I think the reasonong is simple: this wart of C normally requires you to perform a trick of allocating a properly-aligned memory buffer long enough to accomodate for the sizeof(struct_type) itself at the beginning of that buffer plus sizeof(array_member[0]) * array_element_count bytes. This does not map to Go's type system because in it, structs have fixed size known at compile time. If Go would not hide reply from the definition, it would refer to a zero-length field you cannot do anything useful with anyway—see #20275.

Don't be deceived by code examples where a flexible array member field is initialized with a literal: as torek pointed out, it's a GCC extension, but what is more important, it requires work on part of the compiler—that is, it analyzes the literal, understands the context it appeared in and generates a code which allocates large enough memory block to accomodate both the struct and all the members of the flexible array.
The initialization of the array in your Go code may look superficially similar but it has an important difference: it allocates a separate array which has nothing to do with the memory block of the struct it's supposed to be "put into".

REQUIRED TASKS:
**A.** In the text on C flexible array members and Go, why does the C trick not map to Go's type system?
**B.** Translate this sentence from the text on C flexible array members and Go into Spanish: "This does not map to Go's type system because in it, structs have fixed size known at compile time."

DATA UNDER STUDY:
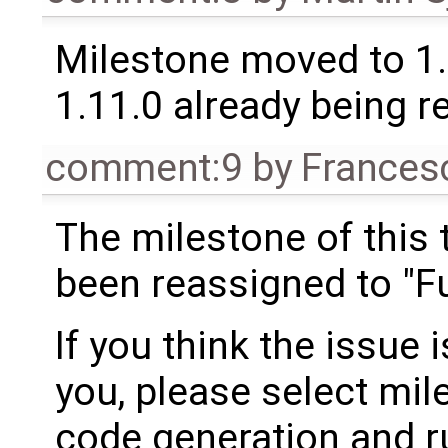
Milestone moved to 1.
1.11.0 already being r
comment:9
by
Frances
The milestone of this 
been reassigned to "Fu
If you think the issue i
you, please select mil
code generation and ru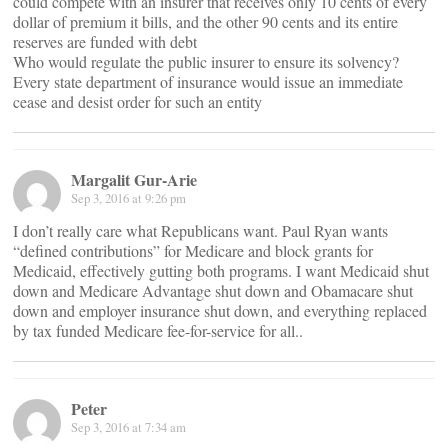
could compete with an insurer that receives only 10 cents of every
dollar of premium it bills, and the other 90 cents and its entire
reserves are funded with debt
Who would regulate the public insurer to ensure its solvency?
Every state department of insurance would issue an immediate
cease and desist order for such an entity
Margalit Gur-Arie
Sep 3, 2016 at 9:26 pm
I don’t really care what Republicans want. Paul Ryan wants
“defined contributions” for Medicare and block grants for
Medicaid, effectively gutting both programs. I want Medicaid shut
down and Medicare Advantage shut down and Obamacare shut
down and employer insurance shut down, and everything replaced
by tax funded Medicare fee-for-service for all..
Peter
Sep 3, 2016 at 7:34 am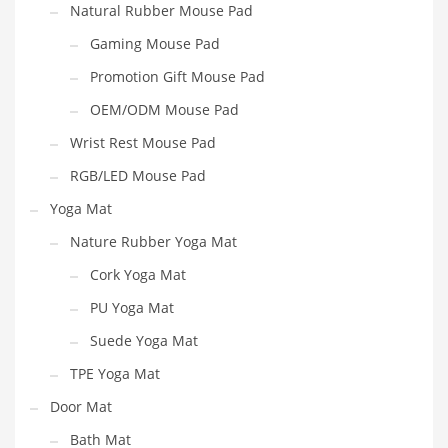
Natural Rubber Mouse Pad
Gaming Mouse Pad
Promotion Gift Mouse Pad
OEM/ODM Mouse Pad
Wrist Rest Mouse Pad
RGB/LED Mouse Pad
Yoga Mat
Nature Rubber Yoga Mat
Cork Yoga Mat
PU Yoga Mat
Suede Yoga Mat
TPE Yoga Mat
Door Mat
Bath Mat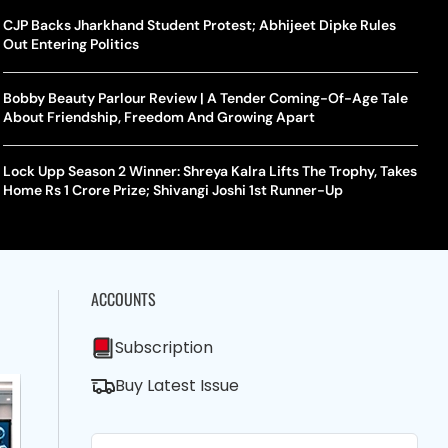
CJP Backs Jharkhand Student Protest; Abhijeet Dipke Rules
Out Entering Politics
Bobby Beauty Parlour Review | A Tender Coming-Of-Age Tale
About Friendship, Freedom And Growing Apart
Lock Upp Season 2 Winner: Shreya Kalra Lifts The Trophy, Takes
Home Rs 1 Crore Prize; Shivangi Joshi 1st Runner-Up
ACCOUNTS
Subscription
Buy Latest Issue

ANSWERS TO THIS EXERCISE:
**A.** In Go, structs have a fixed size known at compile time.

**B.** Esto no se corresponde con el sistema de tipos de Go porque en él las estructuras tienen un tamaño fijo conocido en tiempo de compilación.